Why You Need Aromatic Plants In Your Garden
POPULAR GARDEN PLANTS such as basil, lavender, chamomile, lemon balm, and mint are not just aromatic additions to your favorite foods; the heady scents also have health benefits.
Planting an aromatherapy garden gives you access to flowers and herbs for tea, sachets, bouquets, bath oils, and other restorative uses.
“These are plants that smell great, look good in the garden, and have medicinal properties,” says Cristin Gregory, acupuncturist, herbalist, and founder of Wellbeing Natural Health in Huntersville. “Growing an aromatherapy garden will get you excited about using these plants and benefiting from them.”
Start your aromatherapy garden with these three plants:
This popular perennial is as beautiful as it is fragrant. There are more than 40 varieties of the calming plant. Lavandula angustifolia “maillette” has aromatic purple/blue flowers and a higher essential oil content than other varieties.
Peppermint, spearmint, lemon mint, chocolate mint, and other varieties are prized for their scents and flavors. Mint is also good for your health. “Smelling mint opens up the airways and clears the respiratory tract,” Gregory says.
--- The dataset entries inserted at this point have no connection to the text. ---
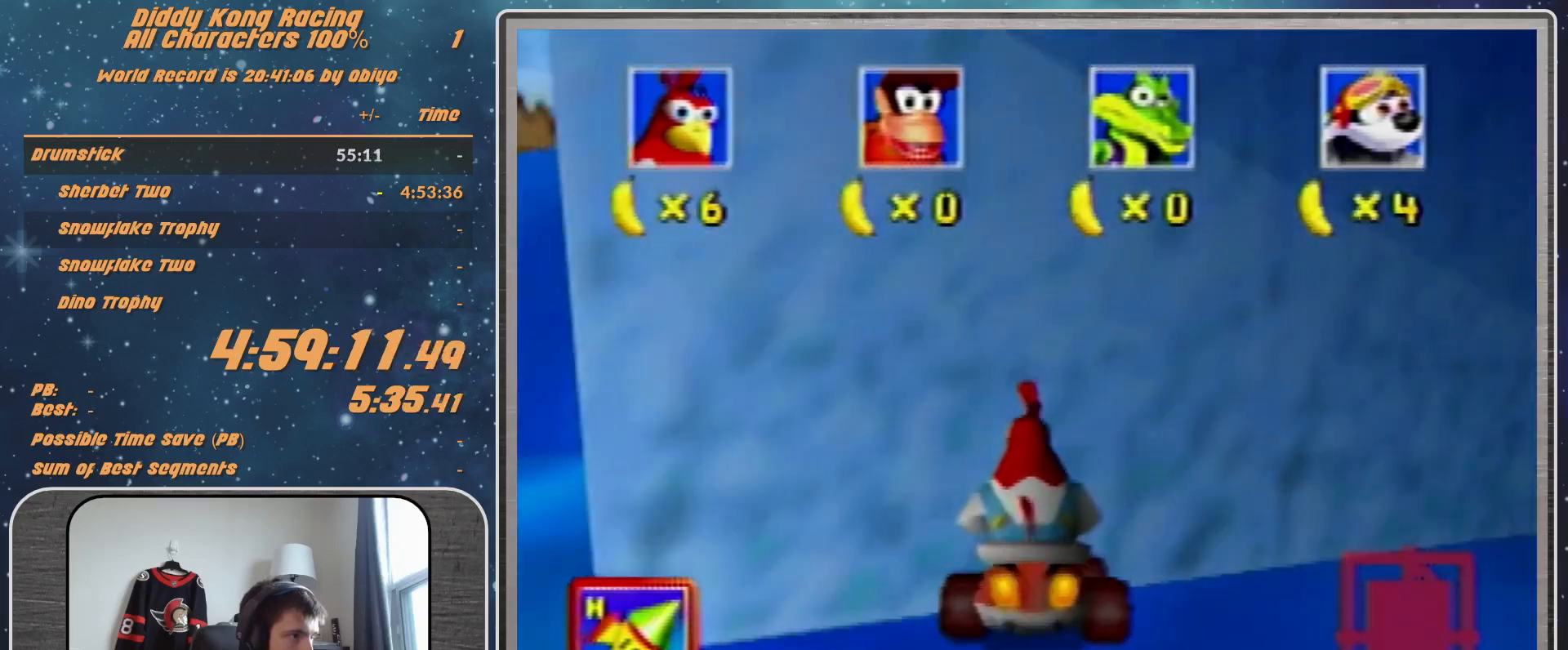
{"buttons": ["A", "B", "R1"], "left_stick": "left", "events": [[167, "Z", "up"], [200, "left_stick", "left"], [400, "R1", "down"], [433, "B", "down"]]}
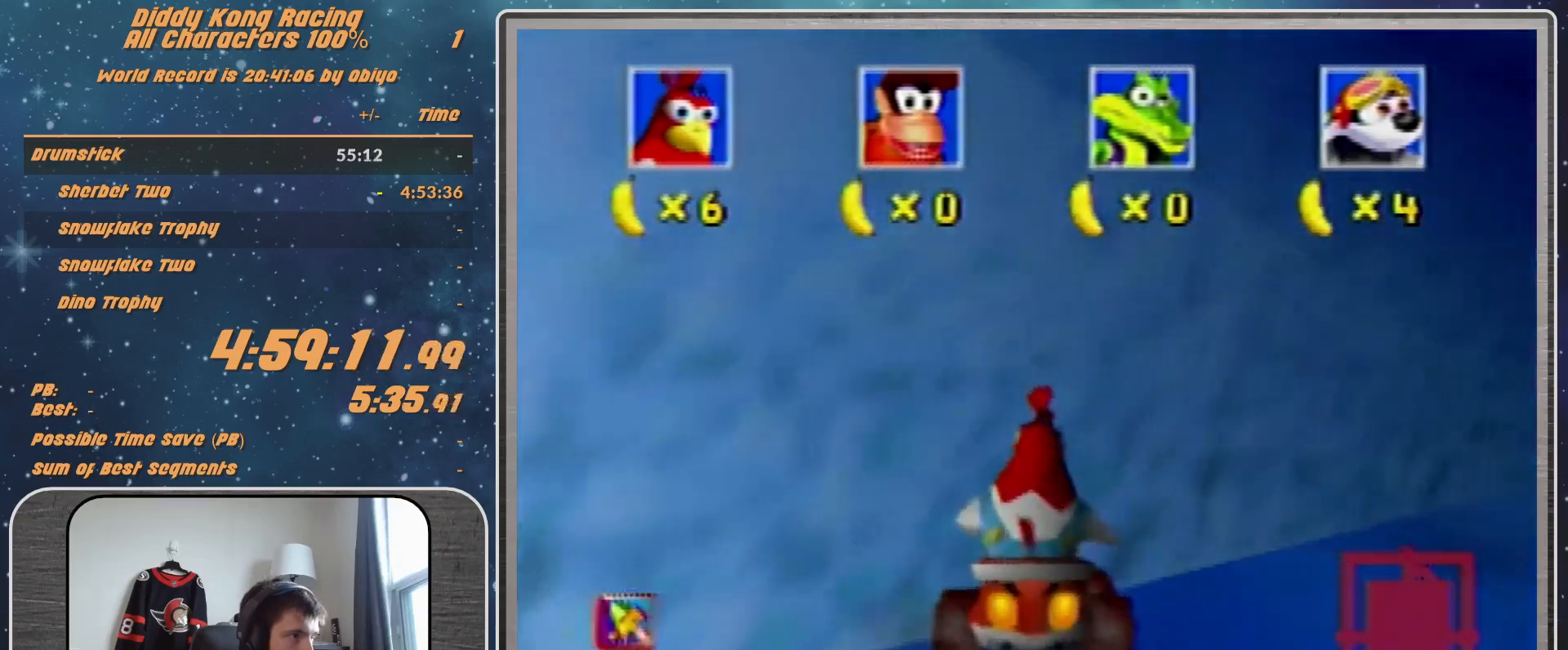
{"buttons": ["A", "B", "R1"], "left_stick": "left", "events": []}
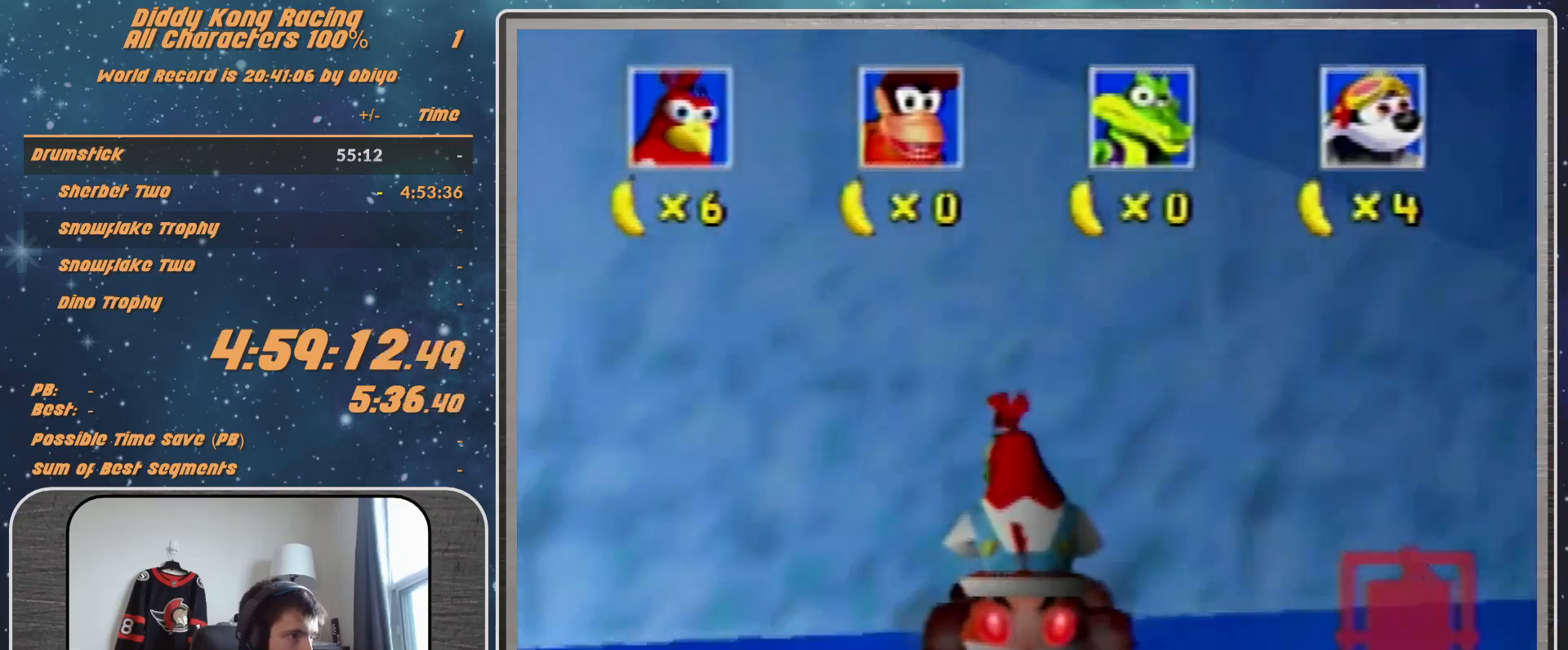
{"buttons": ["A"], "left_stick": "left", "events": [[300, "B", "up"], [300, "R1", "up"]]}
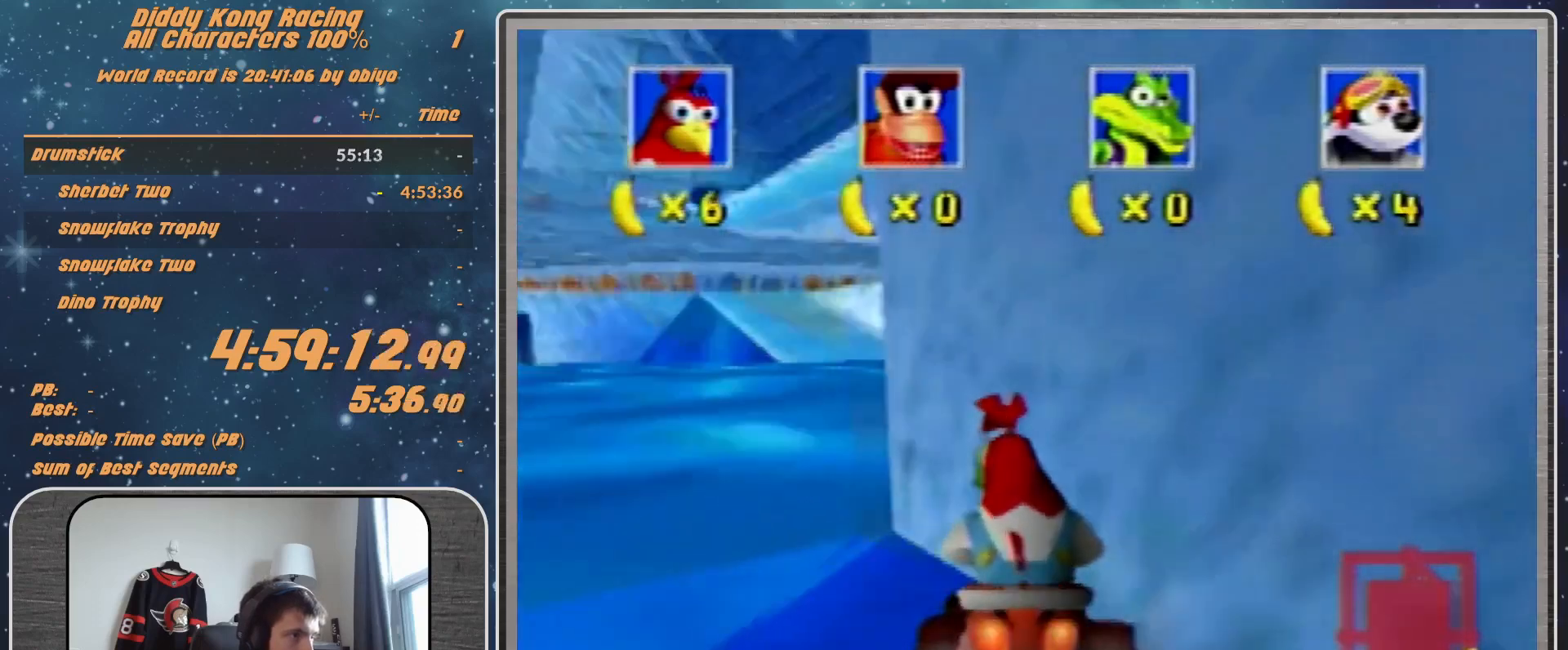
{"buttons": ["A"], "left_stick": "left", "events": []}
The scent of this annual carries hints of apple, pineapple, and butterscotch. It’s been shown to reduce stress, anxiety, and insomnia (making it popular as a bedtime tea). Its daisy-like appearance is pretty to look at, too.
Try these three techniques for using—and benefiting from—the plants in your aromatherapy garden:
You can turn your harvest into soothing teas. Use one teaspoon of fresh or dried herbs per cup of tea. Pour boiling water over flowers, leaves, or seeds and let the brew steep. Pour tea through a strainer to filter out plant material, then savor.
“Sachets are super easy to make,” Gregory says. Simply cut fresh leaves and flowers from the garden and lay them in the sun to dry. Then, place them in a thin piece of fabric (such as organza) tied with a ribbon. A sachet filled with calming herbs such as lavender and chamomile can be placed under your pillow for a relaxing sleep.
What could be easier than clipping flowers for a fragrant bouquet? “Even smelling a bouquet can be healing,” Gregory says. Take your shears into the garden and clip plants with a mixture of your favorite scents—and don’t stick to flowers. Herbs, including basil and peppermint, make lovely additions to a fresh bouquet.